By Gary M. White, MD
This patient had urticarial plaques that left annular purpuric rings.
Urticarial vasculitis (UV) may be defined as urticarial lesions that histologically show vasculitis. In contrast to classic urticaria, UV lesions persist at the same location for more than 24 hours.
Urticarial vasculitis is not a specific disease but instead a clinical finding. A search for a cause of the vasculitis should be undertaken. The most common associated condition is systemic lupus erythematosus. Other possibilities include Sjögren's syndrome, serum sickness, viral infections (e.g. hepatitis C, infectious mononucleosis), mixed cryoglobulins, a monoclonal IgM gammopathy (e.g. Schnitzler syndrome), IgA multiple myeloma, fluoxetine administration, and rarely neoplasm. Hypocomplementemia is common and when it does occur, the association with SLE is highly likely. In one case, the lesions of urticarial vasculitis were induced by cold exposure and an IgG was found on serum protein electrophoresis (SPEP).

[Records taken from a dataset]
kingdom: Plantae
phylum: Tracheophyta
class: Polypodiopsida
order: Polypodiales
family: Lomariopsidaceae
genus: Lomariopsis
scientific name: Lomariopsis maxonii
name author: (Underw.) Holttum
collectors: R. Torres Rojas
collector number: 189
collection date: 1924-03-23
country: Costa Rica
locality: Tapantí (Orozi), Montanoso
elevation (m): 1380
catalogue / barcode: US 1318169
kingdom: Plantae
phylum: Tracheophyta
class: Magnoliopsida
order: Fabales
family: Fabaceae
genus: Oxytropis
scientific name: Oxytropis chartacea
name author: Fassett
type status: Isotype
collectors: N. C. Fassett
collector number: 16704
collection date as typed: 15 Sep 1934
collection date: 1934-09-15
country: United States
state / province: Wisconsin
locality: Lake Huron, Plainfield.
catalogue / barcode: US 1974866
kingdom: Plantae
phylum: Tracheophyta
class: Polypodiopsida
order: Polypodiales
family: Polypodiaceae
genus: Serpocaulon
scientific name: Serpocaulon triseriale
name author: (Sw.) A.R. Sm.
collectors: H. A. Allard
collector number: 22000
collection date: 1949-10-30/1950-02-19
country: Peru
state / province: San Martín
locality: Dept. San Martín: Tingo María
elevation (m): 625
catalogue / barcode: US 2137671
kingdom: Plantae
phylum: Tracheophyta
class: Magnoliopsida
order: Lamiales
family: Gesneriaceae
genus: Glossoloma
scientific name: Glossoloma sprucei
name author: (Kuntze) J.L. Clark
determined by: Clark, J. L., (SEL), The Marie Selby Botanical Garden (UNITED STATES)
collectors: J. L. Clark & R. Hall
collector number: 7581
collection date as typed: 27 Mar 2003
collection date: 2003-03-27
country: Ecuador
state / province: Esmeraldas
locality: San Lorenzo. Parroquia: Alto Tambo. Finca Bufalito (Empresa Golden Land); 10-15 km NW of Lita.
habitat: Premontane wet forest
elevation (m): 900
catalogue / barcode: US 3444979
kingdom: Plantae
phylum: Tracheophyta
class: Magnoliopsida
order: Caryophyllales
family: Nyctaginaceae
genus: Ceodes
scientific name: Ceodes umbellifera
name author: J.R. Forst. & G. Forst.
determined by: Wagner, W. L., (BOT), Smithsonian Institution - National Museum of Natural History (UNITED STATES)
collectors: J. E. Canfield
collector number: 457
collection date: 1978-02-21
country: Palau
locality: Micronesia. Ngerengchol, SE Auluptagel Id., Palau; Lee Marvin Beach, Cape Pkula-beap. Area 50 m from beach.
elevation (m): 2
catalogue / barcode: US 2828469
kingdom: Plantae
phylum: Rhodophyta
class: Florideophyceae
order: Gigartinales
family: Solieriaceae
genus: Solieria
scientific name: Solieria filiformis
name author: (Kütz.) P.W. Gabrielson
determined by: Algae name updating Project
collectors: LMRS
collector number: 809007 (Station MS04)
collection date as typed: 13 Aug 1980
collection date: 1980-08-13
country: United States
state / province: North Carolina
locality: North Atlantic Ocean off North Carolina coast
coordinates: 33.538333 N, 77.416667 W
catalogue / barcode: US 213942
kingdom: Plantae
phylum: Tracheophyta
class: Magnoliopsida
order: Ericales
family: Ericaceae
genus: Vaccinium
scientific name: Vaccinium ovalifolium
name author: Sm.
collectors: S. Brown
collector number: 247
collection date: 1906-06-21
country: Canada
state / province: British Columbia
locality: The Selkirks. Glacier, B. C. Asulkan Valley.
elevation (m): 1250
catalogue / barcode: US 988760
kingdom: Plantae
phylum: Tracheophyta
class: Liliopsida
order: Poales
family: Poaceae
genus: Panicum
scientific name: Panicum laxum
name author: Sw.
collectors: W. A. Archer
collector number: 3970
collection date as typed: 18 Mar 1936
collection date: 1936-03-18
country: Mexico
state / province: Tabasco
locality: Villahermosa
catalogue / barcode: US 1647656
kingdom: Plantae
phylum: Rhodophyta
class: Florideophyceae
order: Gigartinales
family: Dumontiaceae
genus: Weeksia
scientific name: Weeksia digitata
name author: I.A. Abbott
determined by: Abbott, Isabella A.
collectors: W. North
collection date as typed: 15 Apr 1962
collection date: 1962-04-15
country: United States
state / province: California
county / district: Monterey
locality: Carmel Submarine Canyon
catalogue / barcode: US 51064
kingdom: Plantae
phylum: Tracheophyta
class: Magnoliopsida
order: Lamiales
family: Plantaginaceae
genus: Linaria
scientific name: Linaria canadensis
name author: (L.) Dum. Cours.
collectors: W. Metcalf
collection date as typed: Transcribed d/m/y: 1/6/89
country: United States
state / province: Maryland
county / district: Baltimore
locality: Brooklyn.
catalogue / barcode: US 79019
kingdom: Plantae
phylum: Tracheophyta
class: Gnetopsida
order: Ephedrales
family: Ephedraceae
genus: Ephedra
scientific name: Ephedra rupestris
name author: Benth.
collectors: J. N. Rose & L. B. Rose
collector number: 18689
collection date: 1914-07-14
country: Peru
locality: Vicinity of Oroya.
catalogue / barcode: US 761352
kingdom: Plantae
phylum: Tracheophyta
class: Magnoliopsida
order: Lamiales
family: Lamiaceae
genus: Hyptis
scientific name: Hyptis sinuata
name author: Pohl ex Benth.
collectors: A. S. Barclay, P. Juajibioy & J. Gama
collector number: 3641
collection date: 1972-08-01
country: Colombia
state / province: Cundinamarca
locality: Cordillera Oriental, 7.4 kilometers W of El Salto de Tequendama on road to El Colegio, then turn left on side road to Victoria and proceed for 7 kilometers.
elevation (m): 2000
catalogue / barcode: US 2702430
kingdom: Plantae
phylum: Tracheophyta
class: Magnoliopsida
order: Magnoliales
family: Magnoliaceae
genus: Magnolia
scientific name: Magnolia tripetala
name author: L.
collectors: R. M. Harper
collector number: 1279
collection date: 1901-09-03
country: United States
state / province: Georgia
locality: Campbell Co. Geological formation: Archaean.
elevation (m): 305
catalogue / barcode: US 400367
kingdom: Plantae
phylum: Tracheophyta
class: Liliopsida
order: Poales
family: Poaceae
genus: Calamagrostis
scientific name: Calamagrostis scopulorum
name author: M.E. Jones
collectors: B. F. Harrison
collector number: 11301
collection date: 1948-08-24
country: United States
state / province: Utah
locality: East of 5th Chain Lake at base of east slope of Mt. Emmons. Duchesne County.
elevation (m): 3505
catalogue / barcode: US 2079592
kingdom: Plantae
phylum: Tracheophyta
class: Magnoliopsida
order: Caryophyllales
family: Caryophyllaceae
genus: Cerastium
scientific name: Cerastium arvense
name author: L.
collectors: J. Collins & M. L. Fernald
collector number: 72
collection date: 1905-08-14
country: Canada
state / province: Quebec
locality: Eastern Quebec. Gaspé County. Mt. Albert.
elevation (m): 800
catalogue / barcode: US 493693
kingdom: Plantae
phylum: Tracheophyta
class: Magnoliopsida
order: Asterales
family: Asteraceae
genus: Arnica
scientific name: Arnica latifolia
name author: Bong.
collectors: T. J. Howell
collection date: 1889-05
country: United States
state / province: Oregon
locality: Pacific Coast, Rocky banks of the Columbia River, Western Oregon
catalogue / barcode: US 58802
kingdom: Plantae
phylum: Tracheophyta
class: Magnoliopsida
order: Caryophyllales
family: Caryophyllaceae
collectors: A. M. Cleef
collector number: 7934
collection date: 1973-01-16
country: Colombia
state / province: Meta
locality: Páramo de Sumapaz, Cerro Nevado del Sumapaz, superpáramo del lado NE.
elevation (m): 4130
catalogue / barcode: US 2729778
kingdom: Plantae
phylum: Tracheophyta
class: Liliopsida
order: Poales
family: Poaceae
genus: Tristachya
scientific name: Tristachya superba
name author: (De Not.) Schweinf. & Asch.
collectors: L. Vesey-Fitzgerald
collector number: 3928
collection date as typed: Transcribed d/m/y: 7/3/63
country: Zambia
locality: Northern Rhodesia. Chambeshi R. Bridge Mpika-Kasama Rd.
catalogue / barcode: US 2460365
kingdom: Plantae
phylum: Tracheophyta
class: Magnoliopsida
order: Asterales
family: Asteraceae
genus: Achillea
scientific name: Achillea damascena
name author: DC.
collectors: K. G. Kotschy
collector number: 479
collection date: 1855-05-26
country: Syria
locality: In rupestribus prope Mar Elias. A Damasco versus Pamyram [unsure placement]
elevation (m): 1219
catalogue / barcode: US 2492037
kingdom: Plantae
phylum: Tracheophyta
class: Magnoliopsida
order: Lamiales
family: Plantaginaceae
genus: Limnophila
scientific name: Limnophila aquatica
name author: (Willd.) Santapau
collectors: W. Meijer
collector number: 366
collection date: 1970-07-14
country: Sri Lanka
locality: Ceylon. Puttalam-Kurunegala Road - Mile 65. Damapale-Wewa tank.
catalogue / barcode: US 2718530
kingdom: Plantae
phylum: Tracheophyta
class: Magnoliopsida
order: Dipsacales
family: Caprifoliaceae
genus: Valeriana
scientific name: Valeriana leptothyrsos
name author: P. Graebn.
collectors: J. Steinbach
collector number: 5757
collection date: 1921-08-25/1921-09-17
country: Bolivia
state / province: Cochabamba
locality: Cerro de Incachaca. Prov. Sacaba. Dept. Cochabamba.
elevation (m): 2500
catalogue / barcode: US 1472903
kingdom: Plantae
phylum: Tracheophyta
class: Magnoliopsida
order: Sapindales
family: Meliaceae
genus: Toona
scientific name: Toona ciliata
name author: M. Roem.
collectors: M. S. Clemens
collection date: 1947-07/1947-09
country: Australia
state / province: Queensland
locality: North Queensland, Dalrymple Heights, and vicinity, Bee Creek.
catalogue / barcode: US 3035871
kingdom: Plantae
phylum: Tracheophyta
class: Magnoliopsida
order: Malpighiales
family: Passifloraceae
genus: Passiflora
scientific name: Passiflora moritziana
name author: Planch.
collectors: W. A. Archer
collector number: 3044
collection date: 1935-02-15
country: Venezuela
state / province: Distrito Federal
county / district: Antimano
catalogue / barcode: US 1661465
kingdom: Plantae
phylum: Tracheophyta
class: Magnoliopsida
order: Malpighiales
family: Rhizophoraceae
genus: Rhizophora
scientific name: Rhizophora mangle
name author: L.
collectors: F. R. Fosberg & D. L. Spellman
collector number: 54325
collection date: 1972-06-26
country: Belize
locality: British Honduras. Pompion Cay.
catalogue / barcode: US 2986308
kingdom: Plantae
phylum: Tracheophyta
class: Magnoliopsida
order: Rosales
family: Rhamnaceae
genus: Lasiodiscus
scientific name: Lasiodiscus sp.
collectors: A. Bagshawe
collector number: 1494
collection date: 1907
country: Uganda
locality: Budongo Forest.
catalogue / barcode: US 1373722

ASSIGNMENT 1
Update the urticarial vasculitis text from "Urticarial vasculitis is" down to "protein electrophoresis (SPEP).", replacing "fluoxetine administration" with "fluoxetine use".
ASSIGNMENT 2
According to the urticarial vasculitis text, how long do urticarial vasculitis lesions persist at the same location?
The listing comes from a separate source.

ANSWER 1
Urticarial vasculitis is not a specific disease but instead a clinical finding. A search for a cause of the vasculitis should be undertaken. The most common associated condition is systemic lupus erythematosus. Other possibilities include Sjögren's syndrome, serum sickness, viral infections (e.g. hepatitis C, infectious mononucleosis), mixed cryoglobulins, a monoclonal IgM gammopathy (e.g. Schnitzler syndrome), IgA multiple myeloma, fluoxetine use, and rarely neoplasm. Hypocomplementemia is common and when it does occur, the association with SLE is highly likely. In one case, the lesions of urticarial vasculitis were induced by cold exposure and an IgG was found on serum protein electrophoresis (SPEP).

ANSWER 2
More than 24 hours.